EMC's Centera CAS will be the short-term and long-term online repository for Sutter Health's medical images. "Each of our five regions is building its own common image repository that each hospital within the region can access through PACS," says Mario Garcia, PACS - eICU program manager at Sutter. "Medical images will be stored in the local image management system (IMS) for a short-term period of time on RAID while the patient study or images will then be sent to the long-term EMC storage system at each region."

Sutter Health opted to forgo a centralized data repository for all 27 hospitals, which Garcia says would have been an expensive, massive undertaking that required each hospital to beef up its network. Rather, each region has its own centralized repository. Combined, the five regions have a total storage capacity of 200TB.

For example, Sutter's Sacramento region consists of five hospitals. Each hospital has an IMS where images are kept for 3 to 6 months. The IMS has a total storage capacity of 2TB. Each image study also gets replicated into Centera, which is located in the Sacramento Data Center. "The system has 115TB of raw data storage capacity, but we mirror each study, so the actual usable storage capacity is 55.2TB," explains Garcia.
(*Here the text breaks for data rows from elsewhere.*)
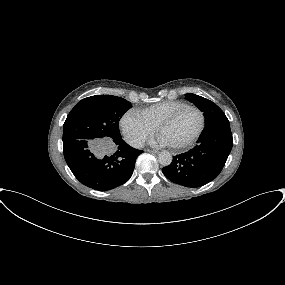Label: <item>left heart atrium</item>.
Here are the masks:
<instances>
[{
	"label": "left heart atrium",
	"instance_id": "left-heart-atrium-1",
	"mask_svg": "<svg viewBox=\"0 0 285 285\" xmlns=\"http://www.w3.org/2000/svg\"><path fill=\"white\" fill-rule=\"evenodd\" d=\"M151 143L152 144H158L161 146H168L169 145L168 141L162 135H158L157 137L153 138L151 140Z\"/></svg>",
	"mask_w": 285,
	"mask_h": 285
}]
</instances>
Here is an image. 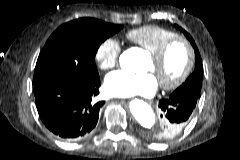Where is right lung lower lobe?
<instances>
[{
	"mask_svg": "<svg viewBox=\"0 0 240 160\" xmlns=\"http://www.w3.org/2000/svg\"><path fill=\"white\" fill-rule=\"evenodd\" d=\"M100 79L89 84L51 78L34 87L35 103L40 119L55 135L81 139L96 126L104 101L95 103Z\"/></svg>",
	"mask_w": 240,
	"mask_h": 160,
	"instance_id": "obj_1",
	"label": "right lung lower lobe"
}]
</instances>
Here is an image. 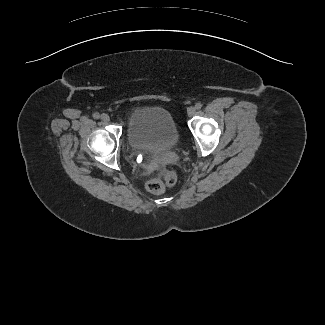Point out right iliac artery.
Wrapping results in <instances>:
<instances>
[{
	"mask_svg": "<svg viewBox=\"0 0 325 325\" xmlns=\"http://www.w3.org/2000/svg\"><path fill=\"white\" fill-rule=\"evenodd\" d=\"M93 118L94 119H99L100 118V114L99 113H94L93 114Z\"/></svg>",
	"mask_w": 325,
	"mask_h": 325,
	"instance_id": "1",
	"label": "right iliac artery"
}]
</instances>
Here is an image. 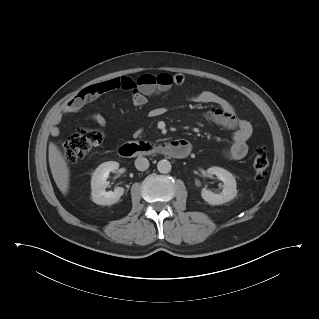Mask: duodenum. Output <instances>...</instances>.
I'll return each instance as SVG.
<instances>
[{"label":"duodenum","mask_w":319,"mask_h":319,"mask_svg":"<svg viewBox=\"0 0 319 319\" xmlns=\"http://www.w3.org/2000/svg\"><path fill=\"white\" fill-rule=\"evenodd\" d=\"M191 144L183 139L172 140L161 144L132 142L119 148L122 157L162 155L175 159H183L189 155Z\"/></svg>","instance_id":"duodenum-1"}]
</instances>
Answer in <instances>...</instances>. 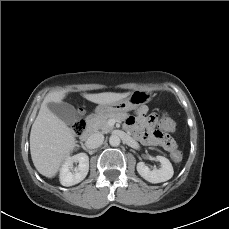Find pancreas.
<instances>
[{"mask_svg":"<svg viewBox=\"0 0 229 229\" xmlns=\"http://www.w3.org/2000/svg\"><path fill=\"white\" fill-rule=\"evenodd\" d=\"M125 117V113L100 116L93 122L92 126L95 131L101 130L103 133H108L113 129V126L109 124L110 120L122 121Z\"/></svg>","mask_w":229,"mask_h":229,"instance_id":"pancreas-1","label":"pancreas"}]
</instances>
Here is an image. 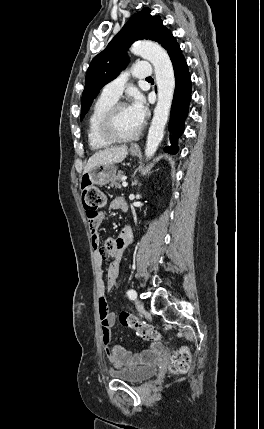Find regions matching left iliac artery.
<instances>
[{
	"label": "left iliac artery",
	"mask_w": 264,
	"mask_h": 429,
	"mask_svg": "<svg viewBox=\"0 0 264 429\" xmlns=\"http://www.w3.org/2000/svg\"><path fill=\"white\" fill-rule=\"evenodd\" d=\"M135 290L134 289H130V290H128L127 291V295H128V297L131 299L132 297H131V294L134 292Z\"/></svg>",
	"instance_id": "left-iliac-artery-1"
}]
</instances>
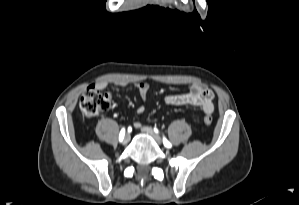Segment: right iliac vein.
I'll list each match as a JSON object with an SVG mask.
<instances>
[{
    "instance_id": "obj_1",
    "label": "right iliac vein",
    "mask_w": 299,
    "mask_h": 205,
    "mask_svg": "<svg viewBox=\"0 0 299 205\" xmlns=\"http://www.w3.org/2000/svg\"><path fill=\"white\" fill-rule=\"evenodd\" d=\"M130 141V135L126 134L122 140L123 144H127Z\"/></svg>"
}]
</instances>
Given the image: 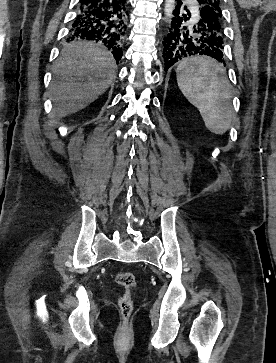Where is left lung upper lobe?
<instances>
[{
	"label": "left lung upper lobe",
	"instance_id": "1",
	"mask_svg": "<svg viewBox=\"0 0 276 363\" xmlns=\"http://www.w3.org/2000/svg\"><path fill=\"white\" fill-rule=\"evenodd\" d=\"M198 2L200 5H206V6L211 7L216 12V14L219 16V19L222 23L223 16H222V11H221V7H220V0H198ZM222 25H223V23H222ZM220 36L223 39L224 33L222 32L220 34Z\"/></svg>",
	"mask_w": 276,
	"mask_h": 363
}]
</instances>
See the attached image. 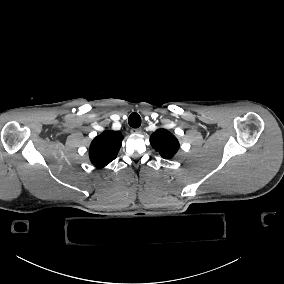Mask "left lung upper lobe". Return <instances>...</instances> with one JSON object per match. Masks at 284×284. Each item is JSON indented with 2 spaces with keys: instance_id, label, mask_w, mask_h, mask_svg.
Returning a JSON list of instances; mask_svg holds the SVG:
<instances>
[{
  "instance_id": "left-lung-upper-lobe-1",
  "label": "left lung upper lobe",
  "mask_w": 284,
  "mask_h": 284,
  "mask_svg": "<svg viewBox=\"0 0 284 284\" xmlns=\"http://www.w3.org/2000/svg\"><path fill=\"white\" fill-rule=\"evenodd\" d=\"M150 143L163 158H172L179 149V142L176 137L166 129L156 130L151 138Z\"/></svg>"
}]
</instances>
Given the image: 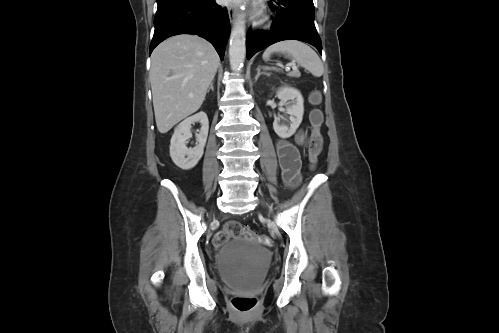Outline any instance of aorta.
Wrapping results in <instances>:
<instances>
[{
	"mask_svg": "<svg viewBox=\"0 0 499 333\" xmlns=\"http://www.w3.org/2000/svg\"><path fill=\"white\" fill-rule=\"evenodd\" d=\"M246 26L245 16L239 15L230 34L229 61L231 70L235 73L241 71L246 54Z\"/></svg>",
	"mask_w": 499,
	"mask_h": 333,
	"instance_id": "aorta-1",
	"label": "aorta"
}]
</instances>
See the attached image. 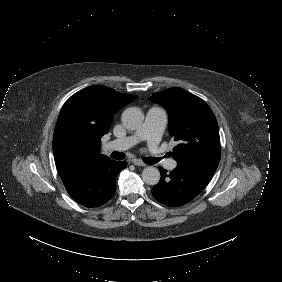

The data center is miles away from each hospital, but radiologists, cardiologists and other clinicians can still access image studies within two to three seconds.

To achieve system-wide access to PACS data without central long-term storage, Garcia explains that Sutter will incorporate its Patient Study Information within its existing Enterprise Master Patient Index (EMPI) product. The EMPI will allow Sutter to uniquely identify its patients across the system with appropriate pointers to patient PACS studies stored within various local PACS.

"The integration of PACS study information within the EMPI and other systems such as the EMR and physician portal will enable Sutter physicians access to the longitudinal view of their patient medical records," says Garcia.


Conclusion

Medical imaging trends, such as increasing study volumes and healthcare enterprise archive goals, in addition to technological improvements and declining storage costs, are redefining the essentials of a PACS storage plan. More medical imaging studies are being stored online, longer and storage management software is allowing users to match the value of patient data with corresponding price and performance of the storage media. Ultimately, all hospitals, whether large, medium or small, are looking for archive systems that will help them improve patient care and safety and optimize physician's time.